## TRY IT:
Your answer must consist of exactly the lines below, starting with the line with "text_box [49, 299, 1451, 923]" and going on through the line with "Page size: 1500x844.", and nothing else.

## SUPPLIED RECORDS:
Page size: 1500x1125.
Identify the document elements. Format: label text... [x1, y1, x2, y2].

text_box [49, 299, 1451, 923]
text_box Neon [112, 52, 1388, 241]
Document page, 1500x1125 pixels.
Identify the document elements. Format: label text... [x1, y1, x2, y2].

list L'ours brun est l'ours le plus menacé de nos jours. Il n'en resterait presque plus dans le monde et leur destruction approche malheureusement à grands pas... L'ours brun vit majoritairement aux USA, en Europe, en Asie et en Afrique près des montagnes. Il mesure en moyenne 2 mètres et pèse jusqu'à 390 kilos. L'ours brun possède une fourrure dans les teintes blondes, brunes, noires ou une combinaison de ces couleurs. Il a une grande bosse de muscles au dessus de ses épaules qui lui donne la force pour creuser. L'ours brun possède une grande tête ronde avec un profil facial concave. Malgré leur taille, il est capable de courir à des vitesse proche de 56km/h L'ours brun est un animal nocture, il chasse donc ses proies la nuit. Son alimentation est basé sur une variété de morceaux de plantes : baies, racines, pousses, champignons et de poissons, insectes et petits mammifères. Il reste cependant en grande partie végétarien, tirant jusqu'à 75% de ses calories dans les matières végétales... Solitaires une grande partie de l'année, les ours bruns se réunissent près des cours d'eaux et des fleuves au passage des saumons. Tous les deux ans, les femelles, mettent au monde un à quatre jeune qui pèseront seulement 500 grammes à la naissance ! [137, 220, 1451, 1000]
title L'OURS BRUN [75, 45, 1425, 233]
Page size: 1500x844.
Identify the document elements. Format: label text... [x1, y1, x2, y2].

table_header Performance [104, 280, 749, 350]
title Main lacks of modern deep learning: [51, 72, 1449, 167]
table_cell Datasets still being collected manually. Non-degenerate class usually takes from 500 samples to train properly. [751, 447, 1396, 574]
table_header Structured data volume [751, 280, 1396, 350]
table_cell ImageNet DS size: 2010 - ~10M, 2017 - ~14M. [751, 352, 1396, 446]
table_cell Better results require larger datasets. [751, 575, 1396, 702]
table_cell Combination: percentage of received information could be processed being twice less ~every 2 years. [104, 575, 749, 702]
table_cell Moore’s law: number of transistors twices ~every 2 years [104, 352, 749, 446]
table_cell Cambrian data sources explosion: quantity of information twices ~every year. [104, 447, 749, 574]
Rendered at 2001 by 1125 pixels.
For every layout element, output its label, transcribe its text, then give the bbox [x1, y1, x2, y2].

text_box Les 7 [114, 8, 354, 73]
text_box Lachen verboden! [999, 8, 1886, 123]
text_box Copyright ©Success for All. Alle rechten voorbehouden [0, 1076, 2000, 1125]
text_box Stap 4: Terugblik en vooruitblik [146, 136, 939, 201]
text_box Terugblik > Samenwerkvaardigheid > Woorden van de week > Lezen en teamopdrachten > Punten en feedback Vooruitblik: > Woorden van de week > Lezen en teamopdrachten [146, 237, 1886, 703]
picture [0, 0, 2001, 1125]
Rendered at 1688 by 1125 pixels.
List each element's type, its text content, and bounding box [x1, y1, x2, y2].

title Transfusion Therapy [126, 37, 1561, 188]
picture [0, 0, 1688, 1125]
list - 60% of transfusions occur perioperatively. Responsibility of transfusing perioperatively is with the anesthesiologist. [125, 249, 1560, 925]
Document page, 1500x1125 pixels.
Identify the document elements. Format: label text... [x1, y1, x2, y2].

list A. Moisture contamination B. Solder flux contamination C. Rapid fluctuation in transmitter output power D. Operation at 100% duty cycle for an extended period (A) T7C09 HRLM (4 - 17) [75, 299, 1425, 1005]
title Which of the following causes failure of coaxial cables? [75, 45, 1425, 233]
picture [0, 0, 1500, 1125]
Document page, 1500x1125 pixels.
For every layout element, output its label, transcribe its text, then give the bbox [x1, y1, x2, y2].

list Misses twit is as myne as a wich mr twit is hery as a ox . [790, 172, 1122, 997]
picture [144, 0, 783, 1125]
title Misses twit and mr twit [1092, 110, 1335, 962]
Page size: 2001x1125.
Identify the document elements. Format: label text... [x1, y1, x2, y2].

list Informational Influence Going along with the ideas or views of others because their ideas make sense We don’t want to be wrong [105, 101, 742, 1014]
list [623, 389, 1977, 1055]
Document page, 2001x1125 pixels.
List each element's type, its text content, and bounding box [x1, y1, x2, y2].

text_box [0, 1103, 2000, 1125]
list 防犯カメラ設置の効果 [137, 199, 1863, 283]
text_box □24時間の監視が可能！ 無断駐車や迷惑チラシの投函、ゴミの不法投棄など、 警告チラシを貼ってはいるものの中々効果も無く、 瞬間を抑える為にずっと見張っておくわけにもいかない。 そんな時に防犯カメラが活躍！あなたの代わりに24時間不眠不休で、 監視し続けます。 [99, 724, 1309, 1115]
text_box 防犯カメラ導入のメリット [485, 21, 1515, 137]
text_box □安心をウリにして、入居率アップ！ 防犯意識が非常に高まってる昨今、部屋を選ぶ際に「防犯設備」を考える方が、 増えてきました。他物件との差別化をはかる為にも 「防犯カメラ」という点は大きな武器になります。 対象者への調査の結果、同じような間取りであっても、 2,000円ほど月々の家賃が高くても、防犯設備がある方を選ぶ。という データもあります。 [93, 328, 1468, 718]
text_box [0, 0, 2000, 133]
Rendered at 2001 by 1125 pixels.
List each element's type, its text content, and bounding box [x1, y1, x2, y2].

## WRITTEN RESPONSE:
text_box [49, 299, 1451, 923]
text_box Neon [112, 52, 1388, 241]
Document page, 1500x1125 pixels.
Identify the document elements. Format: label text... [x1, y1, x2, y2].

list L'ours brun est l'ours le plus menacé de nos jours. Il n'en resterait presque plus dans le monde et leur destruction approche malheureusement à grands pas... L'ours brun vit majoritairement aux USA, en Europe, en Asie et en Afrique près des montagnes. Il mesure en moyenne 2 mètres et pèse jusqu'à 390 kilos. L'ours brun possède une fourrure dans les teintes blondes, brunes, noires ou une combinaison de ces couleurs. Il a une grande bosse de muscles au dessus de ses épaules qui lui donne la force pour creuser. L'ours brun possède une grande tête ronde avec un profil facial concave. Malgré leur taille, il est capable de courir à des vitesse proche de 56km/h L'ours brun est un animal nocture, il chasse donc ses proies la nuit. Son alimentation est basé sur une variété de morceaux de plantes : baies, racines, pousses, champignons et de poissons, insectes et petits mammifères. Il reste cependant en grande partie végétarien, tirant jusqu'à 75% de ses calories dans les matières végétales... Solitaires une grande partie de l'année, les ours bruns se réunissent près des cours d'eaux et des fleuves au passage des saumons. Tous les deux ans, les femelles, mettent au monde un à quatre jeune qui pèseront seulement 500 grammes à la naissance ! [137, 220, 1451, 1000]
title L'OURS BRUN [75, 45, 1425, 233]
Page size: 1500x844.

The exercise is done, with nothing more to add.